A aproximação entre FIFA e Trump gera dilemas éticos, pois suas rígidas políticas anti-imigração contrastam com o discurso da entidade, que defende inclusão e diversidade. Em um evento que depende da circulação global de torcedores, atletas e delegações, essa aliança revela uma contradição difícil de ignorar, ainda mais às vésperas de uma Copa do Mundo em solo americano.

Crise climática em campo: o alerta que a FIFA não pode ignorar

O calor acima da média e as tempestades intensas se tornaram protagonistas inesperados da competição. Em diversos jogos, houve paralisações por alertas meteorológicos e a famosa “pausa para hidratação” se tornou indispensável. 

Segundo um estudo Scientific Reports, a previsão é de que o verão de 2026, nos Estados Unidos, seja um dos mais quentes da história, reflexo direto da aceleração do aquecimento global.
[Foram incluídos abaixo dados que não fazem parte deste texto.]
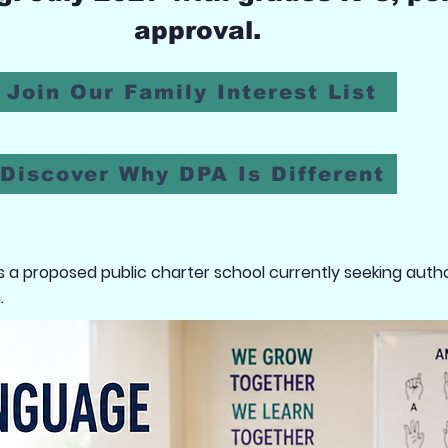
approval.
Join Our Family Interest List
Discover Why DPA Is Different
a proposed public charter school currently seeking autho
.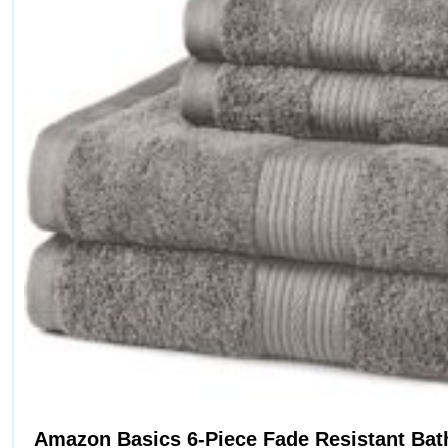
Amazon Basics 6-Piece Fade Resistant Bat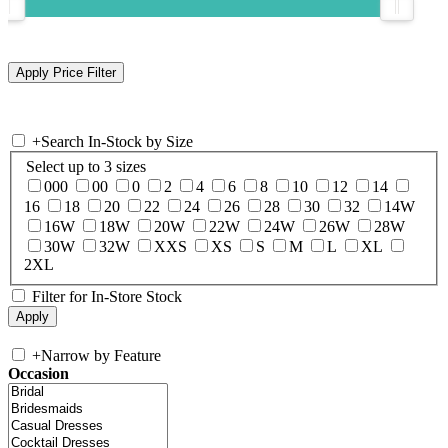
+
Search In-Stock by Size
Select up to 3 sizes
000
00
0
2
4
6
8
10
12
14
16
18
20
22
24
26
28
30
32
14W
16W
18W
20W
22W
24W
26W
28W
30W
32W
XXS
XS
S
M
L
XL
2XL
Filter for In-Store Stock
+
Narrow by Feature
Occasion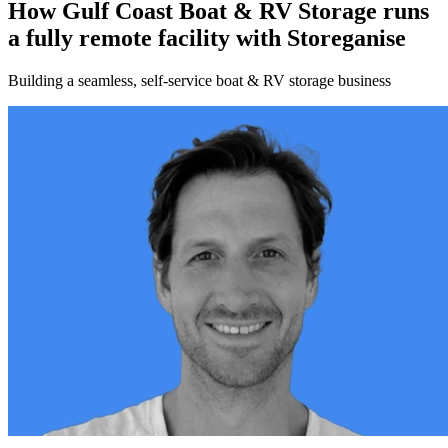
How Gulf Coast Boat & RV Storage runs
a fully remote facility with Storeganise
Building a seamless, self-service boat & RV storage business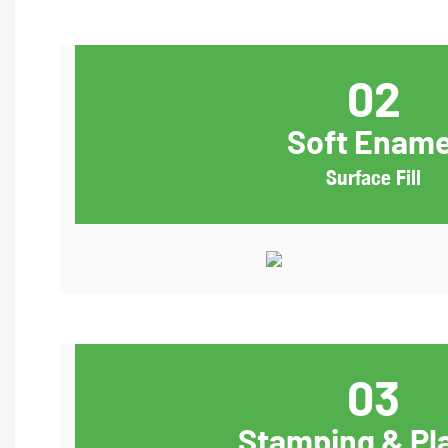
02
Soft Ename
Surface Fill
03
Stamping & Pl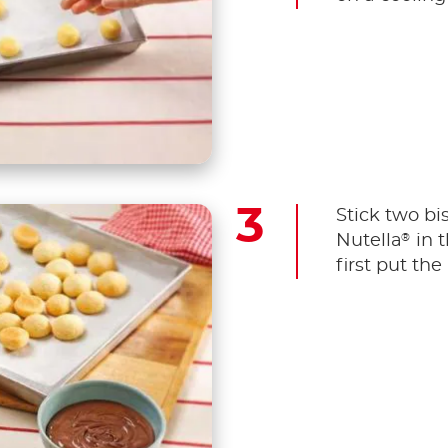
Stick two bi
®
Nutella
in t
first put the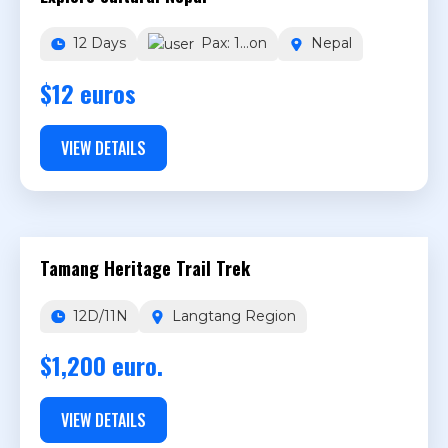
12 Days
Pax: 1...on
Nepal
$12 euros
VIEW DETAILS
Tamang Heritage Trail Trek
12D/11N
Langtang Region
$1,200 euro.
VIEW DETAILS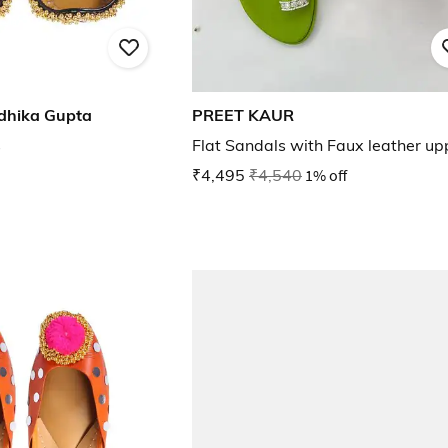
dhika Gupta
PREET KAUR
s
Flat Sandals with Faux leather up
₹4,495
₹4,540
1% off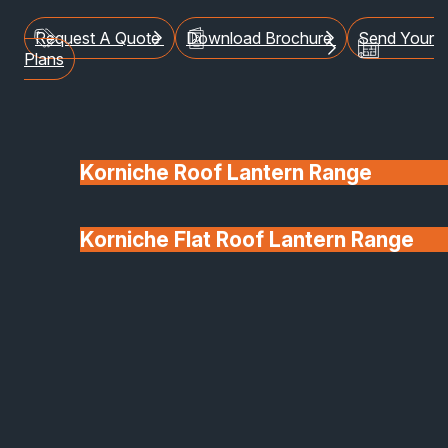
Request A Quote
Download Brochure
Send Your
Plans
Korniche Roof Lantern Range
Korniche Flat Roof Lantern Range
Glass & Glazing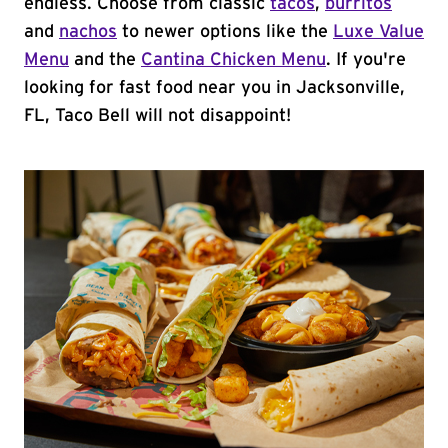
endless. Choose from classic
tacos
,
burritos
and
nachos
to newer options like the
Luxe Value
Menu
and the
Cantina Chicken Menu
. If you're
looking for fast food near you in Jacksonville,
FL, Taco Bell will not disappoint!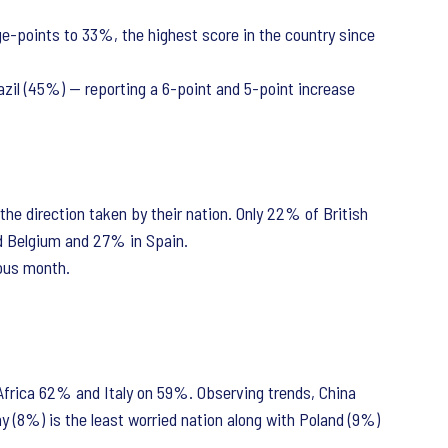
ge-points to 33%, the highest score in the country since
razil (45%) — reporting a 6-point and 5-point increase
the direction taken by their nation. Only 22% of British
nd Belgium and 27% in Spain.
ious month.
Africa 62% and Italy on 59%. Observing trends, China
 (8%) is the least worried nation along with Poland (9%)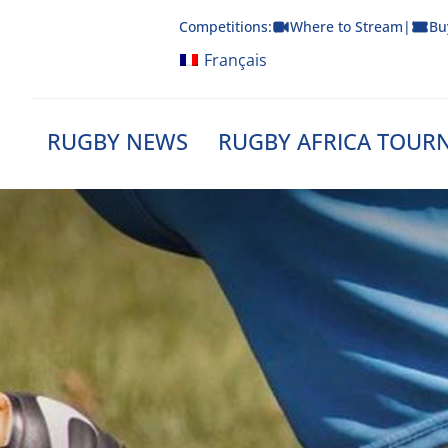
Skip
Competitions:
Where to Stream
|
Bu
to
content
Français
RUGBY NEWS
RUGBY AFRICA TOUR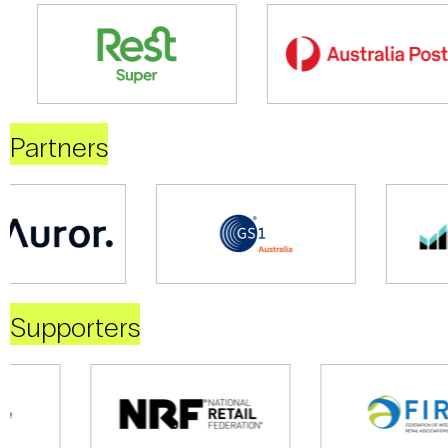
Partners
Supporters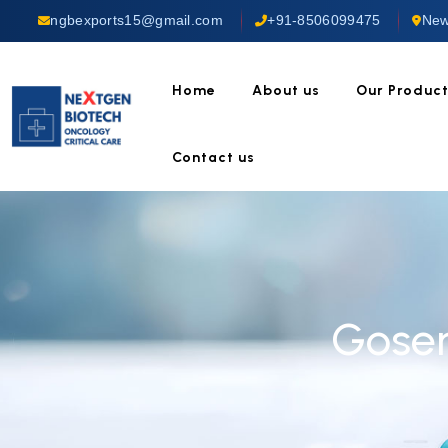
ngbexports15@gmail.com
+91-8506099475
New
Home
About us
Our Produc
Contact us
Goser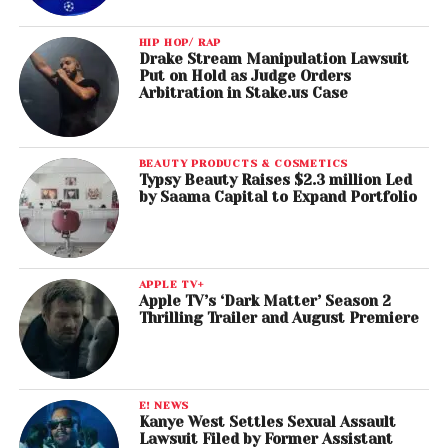
HIP HOP/ RAP
Drake Stream Manipulation Lawsuit
Put on Hold as Judge Orders
Arbitration in Stake.us Case
BEAUTY PRODUCTS & COSMETICS
Typsy Beauty Raises $2.3 million Led
by Saama Capital to Expand Portfolio
APPLE TV+
Apple TV’s ‘Dark Matter’ Season 2
Thrilling Trailer and August Premiere
E! NEWS
Kanye West Settles Sexual Assault
Lawsuit Filed by Former Assistant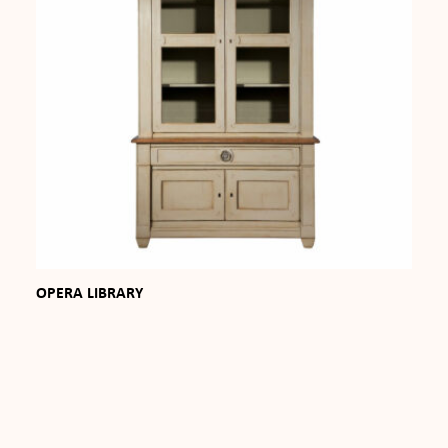
OPERA LIBRARY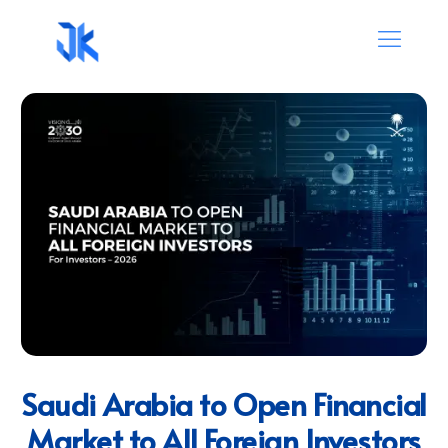
Saudi Arabia to Open Financial
Market to All Foreign Investors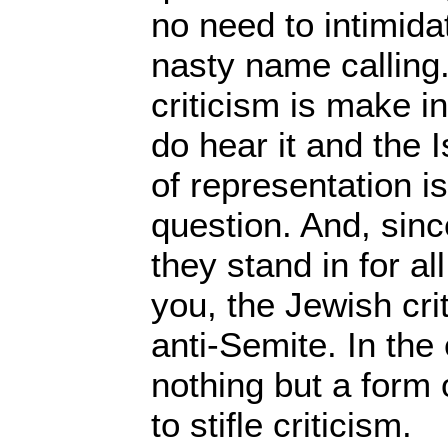
no need to intimidat
nasty name calling.
criticism is make i
do hear it and the I
of representation is
question. And, since
they stand in for a
you, the Jewish crit
anti-Semite. In the 
nothing but a form 
to stifle criticism.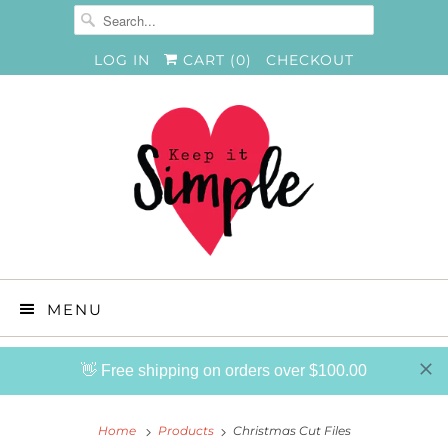
LOG IN
CART (
0
)
CHECKOUT
MENU
👋 Free shipping on orders over $100.00
Home
Products
Christmas Cut Files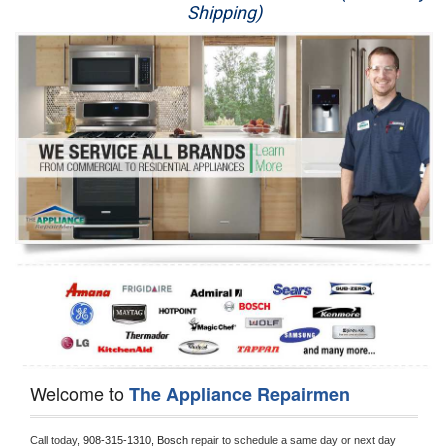
Shipping)
Appliance Repair
Washer Repair
Dryer Repair
Refrigerator Repair
Oven Repair
Dishwasher Repair
Welcome to
The Appliance Repairmen
Call today, 
908-315-1310,
Bosch 
repair to schedule a same day or next day 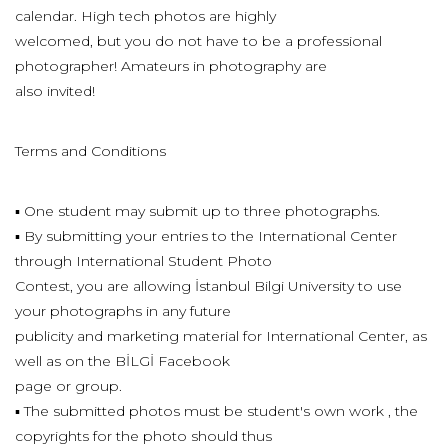
calendar. High tech photos are highly
welcomed, but you do not have to be a professional
photographer! Amateurs in photography are
also invited!
Terms and Conditions
▪ One student may submit up to three photographs.
▪ By submitting your entries to the International Center
through International Student Photo
Contest, you are allowing İstanbul Bilgi University to use
your photographs in any future
publicity and marketing material for International Center, as
well as on the BİLGİ Facebook
page or group.
▪ The submitted photos must be student's own work , the
copyrights for the photo should thus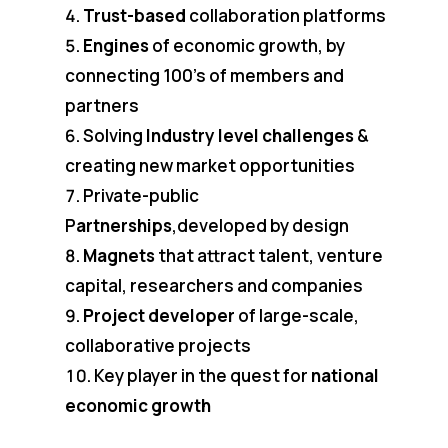
Trust-based
collaboration platforms
Engines
of economic growth, by
connecting 100’s of members and
partners
Solving
Industry level challenges
&
creating new market opportunities
Private-public
P
artnerships
,developed by design
Magnets
that attract talent, venture
capital, researchers and companies
Project developer
of large-scale,
collaborative projects
Key player in the quest for
national
economic growth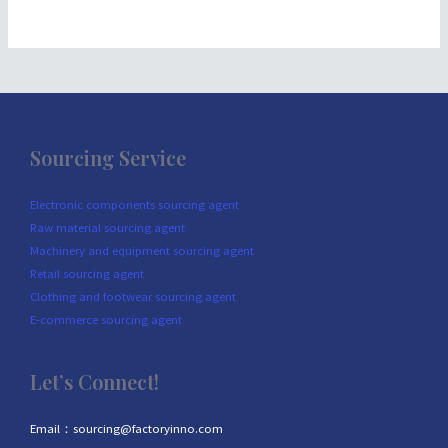
Sourcing Service
Electronic components sourcing agent
Raw material sourcing agent
Machinery and equipment sourcing agent
Retail sourcing agent
Clothing and footwear sourcing agent
E-commerce sourcing agent
Let’s Connect!
Email：sourcing@factoryinno.com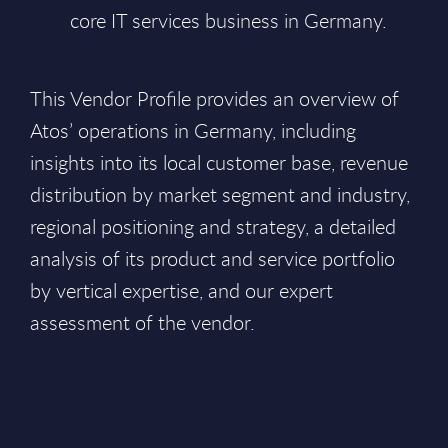
core IT services business in Germany.
This Vendor Profile provides an overview of
Atos’ operations in Germany, including
insights into its local customer base, revenue
distribution by market segment and industry,
regional positioning and strategy, a detailed
analysis of its product and service portfolio
by vertical expertise, and our expert
assessment of the vendor.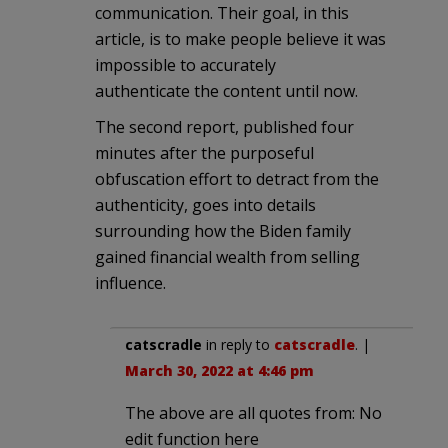
communication. Their goal, in this
article, is to make people believe it was
impossible to accurately
authenticate the content until now.
The second report, published four
minutes after the purposeful
obfuscation effort to detract from the
authenticity, goes into details
surrounding how the Biden family
gained financial wealth from selling
influence.
catscradle
in reply to
catscradle
. |
March 30, 2022 at 4:46 pm
The above are all quotes from: No
edit function here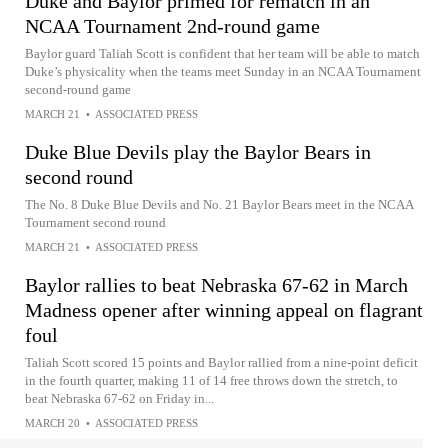
Duke and Baylor primed for rematch in an
NCAA Tournament 2nd-round game
Baylor guard Taliah Scott is confident that her team will be able to match
Duke’s physicality when the teams meet Sunday in an NCAA Tournament
second-round game
MARCH 21
•
ASSOCIATED PRESS
Duke Blue Devils play the Baylor Bears in
second round
The No. 8 Duke Blue Devils and No. 21 Baylor Bears meet in the NCAA
Tournament second round
MARCH 21
•
ASSOCIATED PRESS
Baylor rallies to beat Nebraska 67-62 in March
Madness opener after winning appeal on flagrant
foul
Taliah Scott scored 15 points and Baylor rallied from a nine-point deficit
in the fourth quarter, making 11 of 14 free throws down the stretch, to
beat Nebraska 67-62 on Friday in...
MARCH 20
•
ASSOCIATED PRESS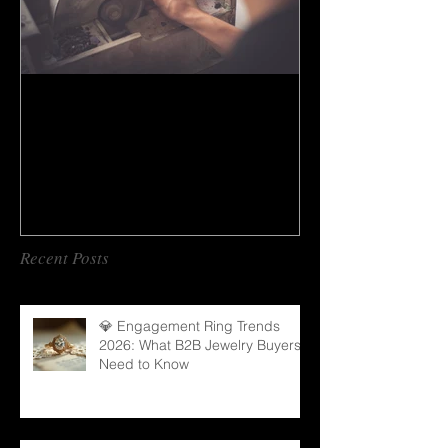
How to do gem cutting ?
Recent Posts
💎 Engagement Ring Trends
2026: What B2B Jewelry Buyers
Need to Know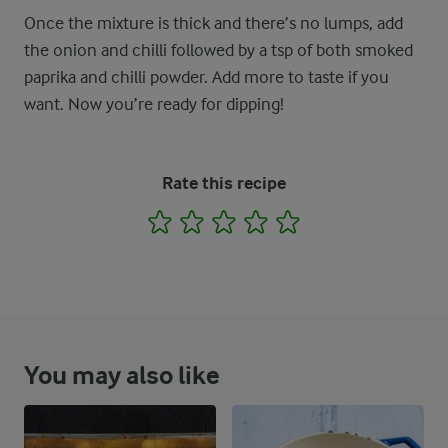
Once the mixture is thick and there’s no lumps, add
the onion and chilli followed by a tsp of both smoked
paprika and chilli powder. Add more to taste if you
want. Now you’re ready for dipping!
Rate this recipe
1
2
3
4
5
You may also like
A FIFPRO, entidade que representa os jogadores, já alertou: sem ajustes, as condições serão impraticáveis. A Copa do Mundo de Clubes foi um alerta climático que a FIFA não pode mais ignorar. Mais do que nunca, esse assunto deve fazer parte do planejamento da entidade. 

O futebol descentralizado desafia o domínio europeu

Se a princípio o torneio apenas reforçaria a desigualdade financeira já conhecida entre clubes europeus e o restante do mundo, ele expôs um novo cenário: o futebol está mais descentralizado do que parece.

O domínio técnico das grandes ligas ainda é alimentado por investimentos milionários, mas em campo, clubes de fora da Europa mostraram que o talento e organização podem desafiar qualquer orçamento. O Fluminense, por exemplo, equilibrou forças com adversários bilionários ao chegar até a semifinal do torneio. 

O futebol deixou de ser exclusivamente europeu. A Copa foi um lembrete de que, apesar da concentração de recursos, o jogo ainda pertence a quem o joga melhor — e não apenas a quem o compra.

Conclusão: futebol em transformação

A nova Copa do Mundo de Clubes foi mais do que uma experiência esportiva: foi um retrato antecipado dos desafios e contradições que a FIFA precisa enfrentar. A busca por lucro, a politização da gestão e os entraves estruturais se entrelaçam com o espetáculo que vai ao ar. 

Entre alianças controversas, riscos climáticos ignorados e um sistema econômico que favorece poucos, o torneio foi tão revelador quanto rentável. Mas também apontou caminhos. Com jogos disputados, engajamento em alta e arrecadação recorde, o novo torneio mostrou força.

O futebol está em constante transformação porque precisa acompanhar as mudanças do mundo e da sociedade. Se a FIFA for capaz de encarar suas contradições e aprender com os próprios erros, poderá liderar esse movimento com mais coerência, visão e responsabilidade.